Deu para entender? Façamos uma simples conta. Um projeto custa, por exemplo, R$100 mil. Desses, R$ 95 mil é o montante que um empresário pagaria aos cofres do estado sejam direcionados ao projeto cultural que tenha a carta da lei Semear. E para estar apto a ser um patrocinador, o empresário/empresa precisa estar em dia com a Sefa - Secretaria da Fazenda do Estado e dar em contrapartida os demais R$ 5 mil. 

O governador Helder Barbalho aumentou a renuncia fiscal da Semear de 10 para 15 milhões de reais, o que pode, de fato, beneficiar muitos projetos em todo o estado, mas isso vai depender, não só que os projetos sejam inscritos, mas também dos empresários. Todos os anos a esperança é mais empresas se tornem patrocinadoras. Para incentivá-las a Secult criou o Selo Cultura Pará que este ano foi entregue às empresas que patrocinaram projetos entre 2020 e 2021, pela Semear. 

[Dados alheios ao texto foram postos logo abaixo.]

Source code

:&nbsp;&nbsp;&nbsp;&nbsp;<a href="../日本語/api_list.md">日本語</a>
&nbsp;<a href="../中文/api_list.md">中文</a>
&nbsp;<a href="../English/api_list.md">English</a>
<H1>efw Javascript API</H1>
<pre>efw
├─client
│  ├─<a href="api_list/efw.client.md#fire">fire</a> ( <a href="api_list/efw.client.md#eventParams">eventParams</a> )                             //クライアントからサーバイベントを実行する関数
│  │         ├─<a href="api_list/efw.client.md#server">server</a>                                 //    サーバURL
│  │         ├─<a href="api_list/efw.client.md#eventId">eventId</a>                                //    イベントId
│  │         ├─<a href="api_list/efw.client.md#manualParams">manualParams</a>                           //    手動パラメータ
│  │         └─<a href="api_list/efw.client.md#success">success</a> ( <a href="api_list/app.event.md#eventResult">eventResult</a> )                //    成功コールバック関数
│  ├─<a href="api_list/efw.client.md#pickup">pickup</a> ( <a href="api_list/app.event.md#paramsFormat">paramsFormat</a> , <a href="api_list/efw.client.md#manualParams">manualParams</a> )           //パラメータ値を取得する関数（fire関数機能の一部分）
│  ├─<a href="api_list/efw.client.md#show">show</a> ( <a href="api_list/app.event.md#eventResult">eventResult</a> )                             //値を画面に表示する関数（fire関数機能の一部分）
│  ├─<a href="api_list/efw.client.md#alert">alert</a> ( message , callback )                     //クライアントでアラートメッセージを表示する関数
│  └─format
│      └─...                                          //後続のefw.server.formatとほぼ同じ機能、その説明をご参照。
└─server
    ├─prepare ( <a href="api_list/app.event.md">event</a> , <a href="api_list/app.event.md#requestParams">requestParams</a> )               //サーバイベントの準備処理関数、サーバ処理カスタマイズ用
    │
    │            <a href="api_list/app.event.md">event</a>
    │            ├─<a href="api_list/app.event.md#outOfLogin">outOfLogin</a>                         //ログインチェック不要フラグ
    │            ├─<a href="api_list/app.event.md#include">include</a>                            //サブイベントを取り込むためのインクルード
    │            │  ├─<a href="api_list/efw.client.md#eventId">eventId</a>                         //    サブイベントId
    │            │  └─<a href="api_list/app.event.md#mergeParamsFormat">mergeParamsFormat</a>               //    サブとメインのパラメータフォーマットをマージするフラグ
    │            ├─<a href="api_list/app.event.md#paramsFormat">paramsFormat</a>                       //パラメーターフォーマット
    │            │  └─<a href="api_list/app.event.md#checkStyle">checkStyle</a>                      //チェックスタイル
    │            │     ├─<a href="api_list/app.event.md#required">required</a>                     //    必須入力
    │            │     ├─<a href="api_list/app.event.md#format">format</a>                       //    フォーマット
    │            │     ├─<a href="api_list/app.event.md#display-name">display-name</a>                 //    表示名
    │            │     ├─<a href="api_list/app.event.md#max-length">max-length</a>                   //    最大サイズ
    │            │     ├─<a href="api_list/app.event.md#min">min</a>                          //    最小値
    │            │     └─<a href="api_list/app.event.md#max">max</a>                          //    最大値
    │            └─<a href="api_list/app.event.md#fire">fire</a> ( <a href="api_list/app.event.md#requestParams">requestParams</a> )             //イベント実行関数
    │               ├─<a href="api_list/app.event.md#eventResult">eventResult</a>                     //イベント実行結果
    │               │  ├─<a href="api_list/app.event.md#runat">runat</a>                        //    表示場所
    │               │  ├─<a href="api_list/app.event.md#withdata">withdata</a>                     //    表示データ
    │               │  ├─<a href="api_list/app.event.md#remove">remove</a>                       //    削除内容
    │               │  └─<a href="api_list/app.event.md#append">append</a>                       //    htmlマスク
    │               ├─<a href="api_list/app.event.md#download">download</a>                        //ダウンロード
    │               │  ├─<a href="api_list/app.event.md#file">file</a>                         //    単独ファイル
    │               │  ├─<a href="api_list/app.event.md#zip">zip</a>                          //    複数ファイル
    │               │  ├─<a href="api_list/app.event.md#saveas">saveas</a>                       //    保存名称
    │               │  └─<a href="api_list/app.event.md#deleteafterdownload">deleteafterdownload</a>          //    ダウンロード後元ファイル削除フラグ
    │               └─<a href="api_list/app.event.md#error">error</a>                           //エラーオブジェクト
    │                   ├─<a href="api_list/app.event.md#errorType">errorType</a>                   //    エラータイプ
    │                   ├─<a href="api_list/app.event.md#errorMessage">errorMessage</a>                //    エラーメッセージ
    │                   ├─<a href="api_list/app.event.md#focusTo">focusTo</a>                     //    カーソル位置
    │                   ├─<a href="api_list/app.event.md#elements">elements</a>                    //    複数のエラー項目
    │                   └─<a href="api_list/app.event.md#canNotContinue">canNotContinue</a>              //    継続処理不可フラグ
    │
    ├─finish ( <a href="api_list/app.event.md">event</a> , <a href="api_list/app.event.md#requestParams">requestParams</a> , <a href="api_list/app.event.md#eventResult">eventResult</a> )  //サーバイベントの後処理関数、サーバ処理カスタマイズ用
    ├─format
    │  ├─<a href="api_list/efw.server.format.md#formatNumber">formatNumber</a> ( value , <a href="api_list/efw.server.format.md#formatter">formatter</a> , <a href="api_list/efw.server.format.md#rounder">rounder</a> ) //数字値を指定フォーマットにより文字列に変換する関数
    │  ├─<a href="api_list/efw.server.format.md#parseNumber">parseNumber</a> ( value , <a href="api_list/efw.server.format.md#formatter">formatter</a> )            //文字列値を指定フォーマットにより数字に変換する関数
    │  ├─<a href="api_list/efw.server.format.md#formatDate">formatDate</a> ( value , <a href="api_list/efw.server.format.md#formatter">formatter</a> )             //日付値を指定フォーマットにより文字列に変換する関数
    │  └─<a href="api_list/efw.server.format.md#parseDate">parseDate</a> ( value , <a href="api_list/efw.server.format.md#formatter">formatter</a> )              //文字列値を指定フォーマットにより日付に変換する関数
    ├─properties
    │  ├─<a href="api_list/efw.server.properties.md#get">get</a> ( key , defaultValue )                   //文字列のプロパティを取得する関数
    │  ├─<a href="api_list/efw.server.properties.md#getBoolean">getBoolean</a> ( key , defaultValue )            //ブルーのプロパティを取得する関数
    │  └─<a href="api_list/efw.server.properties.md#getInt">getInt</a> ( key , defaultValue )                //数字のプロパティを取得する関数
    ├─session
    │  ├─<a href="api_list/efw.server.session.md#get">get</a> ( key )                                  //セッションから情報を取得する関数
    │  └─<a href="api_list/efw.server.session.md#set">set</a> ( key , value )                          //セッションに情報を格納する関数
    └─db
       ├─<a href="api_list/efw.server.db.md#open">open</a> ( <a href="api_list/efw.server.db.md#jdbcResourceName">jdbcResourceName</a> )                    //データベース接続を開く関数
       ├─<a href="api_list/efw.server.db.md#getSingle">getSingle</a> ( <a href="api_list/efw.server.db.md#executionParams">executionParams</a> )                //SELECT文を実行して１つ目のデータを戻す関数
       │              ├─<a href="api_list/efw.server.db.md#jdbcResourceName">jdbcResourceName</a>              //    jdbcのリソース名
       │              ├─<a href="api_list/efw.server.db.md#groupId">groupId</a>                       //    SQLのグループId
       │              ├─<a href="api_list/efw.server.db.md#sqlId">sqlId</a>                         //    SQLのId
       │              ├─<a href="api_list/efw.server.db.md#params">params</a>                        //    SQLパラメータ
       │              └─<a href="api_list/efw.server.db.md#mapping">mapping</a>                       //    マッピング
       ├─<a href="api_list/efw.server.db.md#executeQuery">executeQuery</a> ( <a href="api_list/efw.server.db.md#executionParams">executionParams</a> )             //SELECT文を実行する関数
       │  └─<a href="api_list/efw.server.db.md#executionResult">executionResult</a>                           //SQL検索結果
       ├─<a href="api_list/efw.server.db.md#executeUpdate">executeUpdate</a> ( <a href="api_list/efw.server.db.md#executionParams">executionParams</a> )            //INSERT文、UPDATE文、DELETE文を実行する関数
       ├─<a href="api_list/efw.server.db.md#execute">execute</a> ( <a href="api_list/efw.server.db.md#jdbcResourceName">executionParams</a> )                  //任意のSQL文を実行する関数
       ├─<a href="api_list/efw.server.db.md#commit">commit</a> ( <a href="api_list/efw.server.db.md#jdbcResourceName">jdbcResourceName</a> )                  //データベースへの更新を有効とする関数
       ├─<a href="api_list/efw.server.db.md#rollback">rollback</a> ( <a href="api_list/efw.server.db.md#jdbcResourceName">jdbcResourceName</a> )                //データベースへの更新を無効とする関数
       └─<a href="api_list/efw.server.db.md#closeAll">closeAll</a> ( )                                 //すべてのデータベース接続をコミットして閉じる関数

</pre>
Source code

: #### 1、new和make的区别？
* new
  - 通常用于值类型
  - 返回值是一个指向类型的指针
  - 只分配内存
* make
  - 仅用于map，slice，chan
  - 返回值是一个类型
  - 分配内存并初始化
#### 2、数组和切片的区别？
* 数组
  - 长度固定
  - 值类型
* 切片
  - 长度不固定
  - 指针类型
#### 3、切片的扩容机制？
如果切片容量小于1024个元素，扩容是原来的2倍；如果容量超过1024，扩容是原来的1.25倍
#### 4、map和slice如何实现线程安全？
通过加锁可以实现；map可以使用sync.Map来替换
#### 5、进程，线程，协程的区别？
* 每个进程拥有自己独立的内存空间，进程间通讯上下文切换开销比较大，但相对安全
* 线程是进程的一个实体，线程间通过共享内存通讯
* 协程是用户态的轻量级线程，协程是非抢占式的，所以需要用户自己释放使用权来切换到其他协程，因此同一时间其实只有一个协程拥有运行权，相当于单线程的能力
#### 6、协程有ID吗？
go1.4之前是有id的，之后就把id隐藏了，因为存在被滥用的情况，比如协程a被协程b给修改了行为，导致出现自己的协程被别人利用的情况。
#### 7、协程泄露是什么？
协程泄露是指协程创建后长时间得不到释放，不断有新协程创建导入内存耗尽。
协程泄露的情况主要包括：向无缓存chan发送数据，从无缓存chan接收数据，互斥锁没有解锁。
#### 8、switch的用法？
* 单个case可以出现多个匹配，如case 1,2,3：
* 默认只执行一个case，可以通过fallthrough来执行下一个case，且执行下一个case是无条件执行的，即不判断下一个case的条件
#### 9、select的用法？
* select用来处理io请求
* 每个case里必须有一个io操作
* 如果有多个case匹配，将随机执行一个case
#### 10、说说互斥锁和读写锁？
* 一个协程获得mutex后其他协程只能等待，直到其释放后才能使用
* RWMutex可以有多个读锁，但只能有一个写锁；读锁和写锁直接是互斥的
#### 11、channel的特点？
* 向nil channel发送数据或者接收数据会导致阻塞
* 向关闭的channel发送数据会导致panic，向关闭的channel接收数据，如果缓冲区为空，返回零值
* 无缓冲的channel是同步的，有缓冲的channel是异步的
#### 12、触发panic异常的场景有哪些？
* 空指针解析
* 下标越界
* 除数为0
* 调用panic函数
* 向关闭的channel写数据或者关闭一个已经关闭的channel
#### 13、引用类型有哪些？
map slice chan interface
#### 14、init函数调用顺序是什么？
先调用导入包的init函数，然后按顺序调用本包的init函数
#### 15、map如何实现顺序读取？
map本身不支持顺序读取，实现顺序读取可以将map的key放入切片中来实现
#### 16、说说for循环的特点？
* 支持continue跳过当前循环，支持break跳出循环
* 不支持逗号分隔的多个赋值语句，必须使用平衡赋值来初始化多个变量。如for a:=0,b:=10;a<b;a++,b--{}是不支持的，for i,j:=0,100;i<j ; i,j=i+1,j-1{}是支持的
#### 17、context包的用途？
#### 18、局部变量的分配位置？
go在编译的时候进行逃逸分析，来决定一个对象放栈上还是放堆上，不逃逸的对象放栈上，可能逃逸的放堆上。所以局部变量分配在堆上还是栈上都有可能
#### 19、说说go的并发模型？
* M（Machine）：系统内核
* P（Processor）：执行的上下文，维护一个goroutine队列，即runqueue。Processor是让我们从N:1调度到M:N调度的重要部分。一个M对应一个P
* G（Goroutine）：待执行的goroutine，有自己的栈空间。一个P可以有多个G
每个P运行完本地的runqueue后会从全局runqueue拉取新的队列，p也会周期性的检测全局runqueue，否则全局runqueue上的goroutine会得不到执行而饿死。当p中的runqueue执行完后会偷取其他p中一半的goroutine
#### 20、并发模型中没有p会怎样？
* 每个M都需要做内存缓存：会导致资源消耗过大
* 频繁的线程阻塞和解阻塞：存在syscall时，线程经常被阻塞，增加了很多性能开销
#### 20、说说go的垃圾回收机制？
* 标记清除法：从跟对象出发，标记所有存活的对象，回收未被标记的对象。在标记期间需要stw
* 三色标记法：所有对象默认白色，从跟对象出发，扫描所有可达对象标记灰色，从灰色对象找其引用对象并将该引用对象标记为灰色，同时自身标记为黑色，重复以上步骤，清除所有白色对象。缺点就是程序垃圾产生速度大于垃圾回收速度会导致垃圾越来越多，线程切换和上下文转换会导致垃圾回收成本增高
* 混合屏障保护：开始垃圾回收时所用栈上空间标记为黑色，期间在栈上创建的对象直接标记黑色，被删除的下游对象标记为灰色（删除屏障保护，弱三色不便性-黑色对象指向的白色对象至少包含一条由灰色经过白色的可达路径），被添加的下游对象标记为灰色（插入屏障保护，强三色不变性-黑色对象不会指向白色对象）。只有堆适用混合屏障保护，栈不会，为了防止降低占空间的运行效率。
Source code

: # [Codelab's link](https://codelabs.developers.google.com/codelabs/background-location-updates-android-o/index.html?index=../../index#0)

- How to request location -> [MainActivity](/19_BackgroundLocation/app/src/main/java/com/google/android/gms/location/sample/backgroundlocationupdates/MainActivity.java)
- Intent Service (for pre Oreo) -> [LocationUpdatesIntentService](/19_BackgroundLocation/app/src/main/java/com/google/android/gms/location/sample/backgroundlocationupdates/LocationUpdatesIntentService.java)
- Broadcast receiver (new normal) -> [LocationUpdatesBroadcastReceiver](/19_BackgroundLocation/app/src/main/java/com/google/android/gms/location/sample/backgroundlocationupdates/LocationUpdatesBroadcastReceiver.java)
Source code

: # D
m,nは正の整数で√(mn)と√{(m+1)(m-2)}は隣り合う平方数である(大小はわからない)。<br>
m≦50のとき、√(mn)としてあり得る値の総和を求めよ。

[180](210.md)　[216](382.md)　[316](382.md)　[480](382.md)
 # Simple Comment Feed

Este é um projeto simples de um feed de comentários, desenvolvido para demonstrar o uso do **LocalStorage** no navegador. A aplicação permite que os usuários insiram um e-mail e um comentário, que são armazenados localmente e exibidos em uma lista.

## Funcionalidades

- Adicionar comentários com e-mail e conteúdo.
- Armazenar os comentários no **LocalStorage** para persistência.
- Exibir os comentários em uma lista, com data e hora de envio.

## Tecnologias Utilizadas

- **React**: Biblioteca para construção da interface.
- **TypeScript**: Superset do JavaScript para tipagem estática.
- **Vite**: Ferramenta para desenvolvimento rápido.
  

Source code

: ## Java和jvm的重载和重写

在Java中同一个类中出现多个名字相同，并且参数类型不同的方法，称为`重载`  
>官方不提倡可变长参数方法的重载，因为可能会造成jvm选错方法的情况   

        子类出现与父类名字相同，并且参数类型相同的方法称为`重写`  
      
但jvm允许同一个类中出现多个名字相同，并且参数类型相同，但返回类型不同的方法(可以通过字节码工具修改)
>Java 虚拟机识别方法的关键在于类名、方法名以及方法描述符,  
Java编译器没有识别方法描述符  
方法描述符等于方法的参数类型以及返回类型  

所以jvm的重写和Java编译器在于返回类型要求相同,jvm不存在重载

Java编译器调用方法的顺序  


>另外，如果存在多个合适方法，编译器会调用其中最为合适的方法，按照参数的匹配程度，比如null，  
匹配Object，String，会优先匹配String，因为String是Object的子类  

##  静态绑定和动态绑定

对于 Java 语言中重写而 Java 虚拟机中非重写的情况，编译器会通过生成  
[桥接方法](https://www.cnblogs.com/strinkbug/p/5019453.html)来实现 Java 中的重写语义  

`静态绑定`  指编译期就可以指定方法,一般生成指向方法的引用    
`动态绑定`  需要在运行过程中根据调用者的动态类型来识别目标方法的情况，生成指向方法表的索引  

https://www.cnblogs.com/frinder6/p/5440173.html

Não sei quais as empresas que receberam o selo, mas sei que a Oi,  por meio do programa Oi Futuro, possui editais que trabalham com leis de incentivo estaduais no país inteiro e vem incentivando alguns projetos do Pará. O mesmo faz a Natura, por meio do Natura Musical. E a Equatorial Energia (PA) também patrocinou projetos na área da música. 

Tudo ainda é muito pouco diante da riqueza cultural desse estado. Leis de incentivo existem para serem acessadas e torço que mais empresas se interessem em participar dessa cadeia produtiva e industria criativa. Cultura gera renda, movimenta economicamente uma cidade, atrai um turismo menos predador. Já o Fundo de Cultura, pode garantir recursos de forma direta a projetos que talvez nunca sejam uma opção de patrocínio para as empresas. Para o fundo existir, no entanto, é necessário que seja implementado o Sistema Estadual de Cultural. 

A lei Aldir Blanc apoiou diretamente no Pará, cerca de 3 mil projetos, mas muitos talvez não tivessem chance de sair do papel se dependesse de uma carta da Semear. Esperemos, inclusive, que haja segunda edição da Aldir Blanc em 2022 e que a lei Paulo Gustavo seja colocada em prática logo. Em entrevista à imprensa a secretária de cultura do estado Ursula Vidal disse que o estado e os municípios têm previsto o recebimento de R$ 164 milhões só da lei Paulo Gustavo. E que além disso também serão lançados os editais Preamar de Cultura e Arte. Estamos só começando o ano, mas não esqueçamos que há pressa, pois a situação emergencial da cultura não acabou.